▸ Instructions to follow: Pick out every line in the rows below that contains the string "qUnion", and copy each one.
___ Task input ___
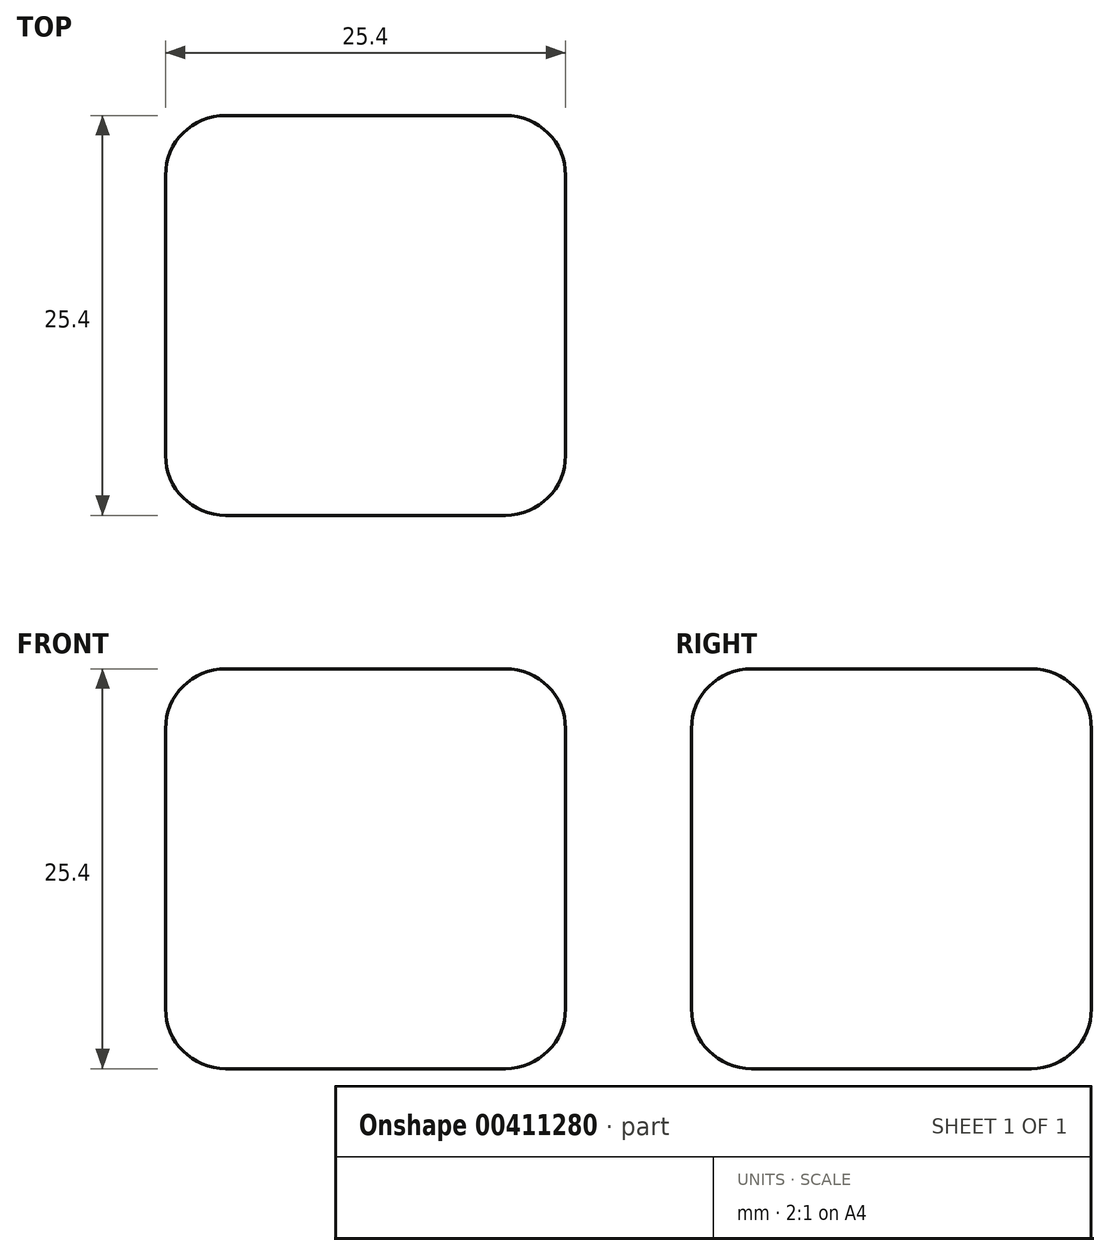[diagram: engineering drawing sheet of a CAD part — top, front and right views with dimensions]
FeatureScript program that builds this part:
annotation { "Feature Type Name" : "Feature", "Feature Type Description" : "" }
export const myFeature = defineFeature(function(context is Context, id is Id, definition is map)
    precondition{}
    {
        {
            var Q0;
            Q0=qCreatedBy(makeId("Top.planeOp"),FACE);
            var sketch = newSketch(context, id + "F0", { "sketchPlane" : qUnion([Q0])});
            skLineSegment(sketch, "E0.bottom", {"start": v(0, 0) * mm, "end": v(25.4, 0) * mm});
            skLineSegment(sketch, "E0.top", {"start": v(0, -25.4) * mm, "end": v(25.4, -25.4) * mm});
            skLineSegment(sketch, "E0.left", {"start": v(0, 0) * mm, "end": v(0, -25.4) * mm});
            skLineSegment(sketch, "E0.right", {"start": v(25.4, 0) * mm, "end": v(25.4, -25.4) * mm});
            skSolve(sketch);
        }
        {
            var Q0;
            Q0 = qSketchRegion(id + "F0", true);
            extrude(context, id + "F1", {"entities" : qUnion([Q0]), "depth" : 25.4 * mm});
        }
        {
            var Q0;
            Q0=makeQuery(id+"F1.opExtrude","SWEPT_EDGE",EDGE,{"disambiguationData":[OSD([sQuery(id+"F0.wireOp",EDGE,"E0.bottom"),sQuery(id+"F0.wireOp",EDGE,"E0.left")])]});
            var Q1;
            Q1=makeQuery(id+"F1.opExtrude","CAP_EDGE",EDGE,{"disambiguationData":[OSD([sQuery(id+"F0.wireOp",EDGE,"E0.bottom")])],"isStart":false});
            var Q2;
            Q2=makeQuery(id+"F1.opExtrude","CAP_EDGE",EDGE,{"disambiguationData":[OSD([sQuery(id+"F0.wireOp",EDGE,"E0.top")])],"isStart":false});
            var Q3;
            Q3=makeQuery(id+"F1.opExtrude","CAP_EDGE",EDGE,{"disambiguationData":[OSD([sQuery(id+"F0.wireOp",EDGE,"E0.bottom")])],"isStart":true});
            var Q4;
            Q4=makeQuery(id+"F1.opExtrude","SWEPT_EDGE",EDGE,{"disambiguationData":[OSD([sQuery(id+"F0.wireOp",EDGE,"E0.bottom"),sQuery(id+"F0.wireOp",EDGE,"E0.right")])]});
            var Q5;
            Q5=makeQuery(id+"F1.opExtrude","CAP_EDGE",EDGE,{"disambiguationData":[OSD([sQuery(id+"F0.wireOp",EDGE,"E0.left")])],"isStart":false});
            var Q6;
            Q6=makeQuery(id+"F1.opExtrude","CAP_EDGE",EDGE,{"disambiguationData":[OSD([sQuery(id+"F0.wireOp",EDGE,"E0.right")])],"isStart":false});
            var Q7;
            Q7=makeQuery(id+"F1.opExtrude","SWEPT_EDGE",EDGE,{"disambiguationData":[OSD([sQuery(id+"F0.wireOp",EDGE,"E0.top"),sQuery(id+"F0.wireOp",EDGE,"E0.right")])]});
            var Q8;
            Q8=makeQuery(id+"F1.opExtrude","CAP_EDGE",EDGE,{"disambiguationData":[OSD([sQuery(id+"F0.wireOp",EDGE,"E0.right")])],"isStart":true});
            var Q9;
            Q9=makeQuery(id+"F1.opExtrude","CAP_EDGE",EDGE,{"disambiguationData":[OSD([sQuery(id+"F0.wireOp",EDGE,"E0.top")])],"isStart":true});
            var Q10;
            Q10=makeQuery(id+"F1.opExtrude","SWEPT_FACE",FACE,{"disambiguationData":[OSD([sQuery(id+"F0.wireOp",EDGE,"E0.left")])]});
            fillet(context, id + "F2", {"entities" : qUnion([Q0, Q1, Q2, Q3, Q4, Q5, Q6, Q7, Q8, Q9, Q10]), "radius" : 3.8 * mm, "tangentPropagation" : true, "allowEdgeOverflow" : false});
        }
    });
___
▸ Problem solution:
            var sketch = newSketch(context, id + "F0", { "sketchPlane" : qUnion([Q0])});
            extrude(context, id + "F1", {"entities" : qUnion([Q0]), "depth" : 25.4 * mm});
            fillet(context, id + "F2", {"entities" : qUnion([Q0, Q1, Q2, Q3, Q4, Q5, Q6, Q7, Q8, Q9, Q10]), "radius" : 3.8 * mm, "tangentPropagation" : true, "allowEdgeOverflow" : false});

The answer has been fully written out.